Дженнардо обернулся: чуть в стороне от навесов высокая, упитанная бабенка, в мужской одежде и кожаном нагруднике, отбивалась от его сержантов. Замечательно! Еще не каждый поставит «летунами» женщин, но Акилле так хотелось получить побольше денег, что он рискнул.

– А еще в первой роте двадцать крестьян из деревушки Аконья, что в сорока милях отсюда, – продолжал шептать сержант Паскуале, – а в пятой – одиннадцать нищих… тащить шлюху сюда?

Дженнардо кивнул, и Паскуале исчез. Служка дочитывал договор, а капитан позволил себе разглядывать щенка. Акилле слушал внимательно, отчего-то прикусив губу. Раздавить сразу или насадить рыбку на крючок?

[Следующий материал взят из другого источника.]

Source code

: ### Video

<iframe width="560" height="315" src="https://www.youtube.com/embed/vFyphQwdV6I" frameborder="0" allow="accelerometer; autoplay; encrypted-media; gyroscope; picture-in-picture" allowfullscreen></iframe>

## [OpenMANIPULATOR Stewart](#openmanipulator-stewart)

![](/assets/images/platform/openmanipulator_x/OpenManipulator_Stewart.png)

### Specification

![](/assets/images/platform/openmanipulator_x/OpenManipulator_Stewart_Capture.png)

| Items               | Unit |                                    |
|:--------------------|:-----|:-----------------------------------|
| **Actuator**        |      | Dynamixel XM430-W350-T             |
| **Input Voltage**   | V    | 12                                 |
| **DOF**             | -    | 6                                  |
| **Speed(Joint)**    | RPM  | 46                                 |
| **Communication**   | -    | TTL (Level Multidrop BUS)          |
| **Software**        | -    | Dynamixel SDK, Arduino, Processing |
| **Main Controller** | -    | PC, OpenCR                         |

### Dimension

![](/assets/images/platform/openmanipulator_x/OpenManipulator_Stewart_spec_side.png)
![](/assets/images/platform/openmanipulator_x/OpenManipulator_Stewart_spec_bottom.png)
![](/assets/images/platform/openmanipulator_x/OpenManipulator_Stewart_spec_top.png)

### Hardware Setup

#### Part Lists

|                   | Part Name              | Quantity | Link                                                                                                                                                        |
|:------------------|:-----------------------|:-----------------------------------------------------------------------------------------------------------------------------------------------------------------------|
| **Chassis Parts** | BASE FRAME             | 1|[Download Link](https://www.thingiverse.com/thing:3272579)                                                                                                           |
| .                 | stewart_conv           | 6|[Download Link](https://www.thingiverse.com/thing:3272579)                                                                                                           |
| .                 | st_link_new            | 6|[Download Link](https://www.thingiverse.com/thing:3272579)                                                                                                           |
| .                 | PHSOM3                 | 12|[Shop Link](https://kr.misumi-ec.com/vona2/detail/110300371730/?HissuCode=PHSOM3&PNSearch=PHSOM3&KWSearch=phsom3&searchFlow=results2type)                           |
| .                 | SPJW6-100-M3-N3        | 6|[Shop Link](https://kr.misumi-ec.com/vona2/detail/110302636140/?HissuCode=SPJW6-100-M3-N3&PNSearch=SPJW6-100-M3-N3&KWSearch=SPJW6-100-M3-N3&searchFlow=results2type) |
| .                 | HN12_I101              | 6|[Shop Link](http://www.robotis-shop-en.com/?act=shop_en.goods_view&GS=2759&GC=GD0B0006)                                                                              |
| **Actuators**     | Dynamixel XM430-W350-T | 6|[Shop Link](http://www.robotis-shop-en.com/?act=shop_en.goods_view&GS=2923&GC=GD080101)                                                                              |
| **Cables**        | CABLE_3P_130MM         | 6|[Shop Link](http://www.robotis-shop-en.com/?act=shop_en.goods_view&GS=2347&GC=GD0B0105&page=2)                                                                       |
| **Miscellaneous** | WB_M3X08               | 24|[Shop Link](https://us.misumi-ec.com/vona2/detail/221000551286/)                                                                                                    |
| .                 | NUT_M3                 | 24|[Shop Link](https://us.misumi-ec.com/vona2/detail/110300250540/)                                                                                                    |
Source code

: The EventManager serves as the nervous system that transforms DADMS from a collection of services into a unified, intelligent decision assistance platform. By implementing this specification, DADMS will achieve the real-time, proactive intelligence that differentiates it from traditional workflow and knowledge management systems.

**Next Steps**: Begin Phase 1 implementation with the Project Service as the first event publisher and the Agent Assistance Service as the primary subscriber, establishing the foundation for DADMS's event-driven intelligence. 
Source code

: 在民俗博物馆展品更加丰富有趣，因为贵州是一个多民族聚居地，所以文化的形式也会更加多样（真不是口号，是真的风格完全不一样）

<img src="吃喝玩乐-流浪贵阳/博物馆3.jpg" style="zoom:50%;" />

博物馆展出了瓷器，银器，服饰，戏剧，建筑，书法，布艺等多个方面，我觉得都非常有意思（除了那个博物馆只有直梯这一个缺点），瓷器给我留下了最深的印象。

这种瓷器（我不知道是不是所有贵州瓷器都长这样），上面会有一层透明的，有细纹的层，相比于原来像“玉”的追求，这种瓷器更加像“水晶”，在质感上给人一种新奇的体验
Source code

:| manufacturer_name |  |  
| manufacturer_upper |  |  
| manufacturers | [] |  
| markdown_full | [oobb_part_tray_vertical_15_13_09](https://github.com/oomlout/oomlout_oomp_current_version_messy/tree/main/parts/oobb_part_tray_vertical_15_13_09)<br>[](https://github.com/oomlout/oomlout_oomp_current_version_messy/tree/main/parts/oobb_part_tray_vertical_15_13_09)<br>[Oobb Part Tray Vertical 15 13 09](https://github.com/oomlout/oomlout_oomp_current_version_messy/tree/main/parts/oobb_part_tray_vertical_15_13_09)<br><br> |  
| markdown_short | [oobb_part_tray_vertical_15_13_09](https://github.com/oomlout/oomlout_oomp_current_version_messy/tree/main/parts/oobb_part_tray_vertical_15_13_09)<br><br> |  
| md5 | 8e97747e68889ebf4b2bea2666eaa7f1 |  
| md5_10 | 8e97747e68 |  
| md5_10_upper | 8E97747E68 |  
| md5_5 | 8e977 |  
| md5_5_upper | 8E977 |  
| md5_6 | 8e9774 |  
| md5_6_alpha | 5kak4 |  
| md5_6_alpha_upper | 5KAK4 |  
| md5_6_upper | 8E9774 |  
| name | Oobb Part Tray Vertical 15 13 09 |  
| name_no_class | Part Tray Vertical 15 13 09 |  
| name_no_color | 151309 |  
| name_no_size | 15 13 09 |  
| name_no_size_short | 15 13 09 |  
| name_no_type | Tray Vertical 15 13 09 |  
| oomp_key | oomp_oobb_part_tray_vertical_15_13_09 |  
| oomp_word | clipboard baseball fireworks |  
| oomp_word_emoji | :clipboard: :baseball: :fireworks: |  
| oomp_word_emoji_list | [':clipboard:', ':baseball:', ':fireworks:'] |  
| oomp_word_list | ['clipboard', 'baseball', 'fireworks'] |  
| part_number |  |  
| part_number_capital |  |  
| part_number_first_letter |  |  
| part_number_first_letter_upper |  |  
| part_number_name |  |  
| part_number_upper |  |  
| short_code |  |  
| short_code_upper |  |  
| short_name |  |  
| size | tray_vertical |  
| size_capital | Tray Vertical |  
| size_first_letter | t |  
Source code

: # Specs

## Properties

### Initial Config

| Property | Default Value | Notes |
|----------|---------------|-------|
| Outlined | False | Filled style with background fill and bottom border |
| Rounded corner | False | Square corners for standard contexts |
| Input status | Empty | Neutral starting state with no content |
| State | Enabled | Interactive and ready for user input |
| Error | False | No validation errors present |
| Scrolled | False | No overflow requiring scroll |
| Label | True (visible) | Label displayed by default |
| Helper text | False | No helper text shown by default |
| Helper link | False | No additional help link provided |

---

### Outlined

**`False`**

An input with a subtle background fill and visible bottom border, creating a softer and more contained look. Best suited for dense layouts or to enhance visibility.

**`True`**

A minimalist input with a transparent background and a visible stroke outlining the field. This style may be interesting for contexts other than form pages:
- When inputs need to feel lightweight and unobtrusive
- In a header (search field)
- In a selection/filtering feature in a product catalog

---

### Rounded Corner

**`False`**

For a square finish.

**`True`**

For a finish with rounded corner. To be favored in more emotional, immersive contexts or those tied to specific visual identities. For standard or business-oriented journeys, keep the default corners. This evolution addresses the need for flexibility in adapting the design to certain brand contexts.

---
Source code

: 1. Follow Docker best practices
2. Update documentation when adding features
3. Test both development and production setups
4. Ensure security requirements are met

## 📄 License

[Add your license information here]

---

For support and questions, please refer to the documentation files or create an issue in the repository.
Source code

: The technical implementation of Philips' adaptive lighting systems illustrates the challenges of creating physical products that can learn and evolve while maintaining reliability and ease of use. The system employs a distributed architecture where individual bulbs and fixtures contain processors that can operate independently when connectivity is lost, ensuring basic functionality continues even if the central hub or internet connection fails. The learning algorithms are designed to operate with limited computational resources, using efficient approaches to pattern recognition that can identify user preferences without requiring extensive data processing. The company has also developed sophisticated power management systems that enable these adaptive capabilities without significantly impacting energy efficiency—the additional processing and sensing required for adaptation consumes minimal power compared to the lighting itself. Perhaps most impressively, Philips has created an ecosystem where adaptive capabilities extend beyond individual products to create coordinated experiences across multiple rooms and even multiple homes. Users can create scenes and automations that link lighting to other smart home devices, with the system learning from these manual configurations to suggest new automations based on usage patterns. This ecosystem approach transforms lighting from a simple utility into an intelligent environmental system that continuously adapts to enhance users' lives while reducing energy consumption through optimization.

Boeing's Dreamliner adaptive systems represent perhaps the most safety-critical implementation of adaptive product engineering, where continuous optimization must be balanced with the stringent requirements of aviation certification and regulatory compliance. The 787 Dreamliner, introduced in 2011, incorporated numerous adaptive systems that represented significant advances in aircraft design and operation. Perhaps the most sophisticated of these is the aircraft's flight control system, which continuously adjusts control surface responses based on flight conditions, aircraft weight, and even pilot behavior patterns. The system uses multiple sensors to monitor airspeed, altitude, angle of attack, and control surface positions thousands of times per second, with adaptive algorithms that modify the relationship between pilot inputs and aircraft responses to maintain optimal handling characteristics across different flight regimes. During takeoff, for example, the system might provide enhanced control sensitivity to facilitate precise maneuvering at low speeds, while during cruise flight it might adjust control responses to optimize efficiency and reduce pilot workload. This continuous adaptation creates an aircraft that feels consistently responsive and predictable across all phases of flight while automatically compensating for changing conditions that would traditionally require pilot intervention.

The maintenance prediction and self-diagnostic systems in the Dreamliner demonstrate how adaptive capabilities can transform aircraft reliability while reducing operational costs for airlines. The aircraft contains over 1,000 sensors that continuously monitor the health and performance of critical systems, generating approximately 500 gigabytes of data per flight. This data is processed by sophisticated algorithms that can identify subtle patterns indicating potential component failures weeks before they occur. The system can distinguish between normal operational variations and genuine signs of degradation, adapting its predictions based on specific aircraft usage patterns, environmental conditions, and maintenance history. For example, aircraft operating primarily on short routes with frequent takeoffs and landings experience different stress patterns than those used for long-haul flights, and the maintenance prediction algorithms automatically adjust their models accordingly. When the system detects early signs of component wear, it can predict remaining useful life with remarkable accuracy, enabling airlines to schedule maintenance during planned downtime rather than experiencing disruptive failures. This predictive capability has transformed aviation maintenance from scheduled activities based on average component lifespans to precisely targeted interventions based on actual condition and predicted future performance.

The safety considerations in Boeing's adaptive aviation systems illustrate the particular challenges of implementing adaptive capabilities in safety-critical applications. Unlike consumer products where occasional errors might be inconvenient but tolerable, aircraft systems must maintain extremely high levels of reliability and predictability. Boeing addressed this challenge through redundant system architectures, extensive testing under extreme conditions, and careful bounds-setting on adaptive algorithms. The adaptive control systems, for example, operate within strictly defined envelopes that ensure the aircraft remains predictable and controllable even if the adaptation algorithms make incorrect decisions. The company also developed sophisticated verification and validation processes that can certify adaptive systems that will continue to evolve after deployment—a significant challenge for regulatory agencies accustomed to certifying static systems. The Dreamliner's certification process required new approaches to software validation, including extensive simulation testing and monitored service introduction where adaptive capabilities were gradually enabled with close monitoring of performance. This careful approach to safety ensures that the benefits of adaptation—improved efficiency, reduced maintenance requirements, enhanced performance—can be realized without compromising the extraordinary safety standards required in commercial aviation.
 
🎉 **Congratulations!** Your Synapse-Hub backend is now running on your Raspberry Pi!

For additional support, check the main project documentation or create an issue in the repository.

– Клянется во время нахождения на землях кардинала Лаццарского не брать у жителей более одной лошади, одной овцы или четырех мер зерна! Клянется вывести подчиненных ему с земель кардинала Лаццарского немедля, как только завершится срок договора! И да постигнет Акилле, капитана Ла Сенту, суровая кара, если он нарушит данное слово! Клятвопреступник будет отлучен от матери нашей церкви, и закроются пред ним двери в царствие небесное! Аминь.

Бастард уже потянулся к Библии, и Дженнардо поднял руку. Пора! Орсини и кардинал Лаццарский недоуменно воззрились на дерзнувшего прервать присягу, а Валентино лишь хлопнул по подлокотнику кресла раскрытой ладонью.